ACTION ITEM → Could you find every line in the records below that contains the word "protocollo" and copy it?

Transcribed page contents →
"""

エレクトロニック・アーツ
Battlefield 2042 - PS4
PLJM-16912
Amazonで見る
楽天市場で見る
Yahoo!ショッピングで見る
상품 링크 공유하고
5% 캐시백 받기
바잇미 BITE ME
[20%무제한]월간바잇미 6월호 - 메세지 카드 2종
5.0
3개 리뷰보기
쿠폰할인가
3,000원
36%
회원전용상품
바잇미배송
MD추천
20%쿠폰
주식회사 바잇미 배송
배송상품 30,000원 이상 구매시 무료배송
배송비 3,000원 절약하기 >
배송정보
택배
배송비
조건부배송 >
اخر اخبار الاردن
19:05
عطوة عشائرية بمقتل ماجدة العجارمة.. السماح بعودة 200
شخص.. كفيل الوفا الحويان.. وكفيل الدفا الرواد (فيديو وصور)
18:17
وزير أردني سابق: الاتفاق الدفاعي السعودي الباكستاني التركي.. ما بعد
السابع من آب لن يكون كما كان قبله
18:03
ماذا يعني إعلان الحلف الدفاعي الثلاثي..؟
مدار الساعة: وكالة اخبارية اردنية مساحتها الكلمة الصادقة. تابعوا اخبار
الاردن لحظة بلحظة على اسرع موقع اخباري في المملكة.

"""
"""

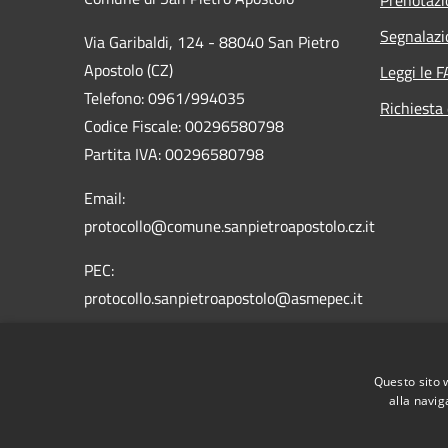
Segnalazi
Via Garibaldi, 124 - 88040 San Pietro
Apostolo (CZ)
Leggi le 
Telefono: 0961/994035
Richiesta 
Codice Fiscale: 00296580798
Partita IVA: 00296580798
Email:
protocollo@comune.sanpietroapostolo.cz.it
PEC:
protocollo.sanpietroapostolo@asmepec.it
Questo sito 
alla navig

"""

SOLUTION TO THIS PROBLEM →
protocollo@comune.sanpietroapostolo.cz.it
protocollo.sanpietroapostolo@asmepec.it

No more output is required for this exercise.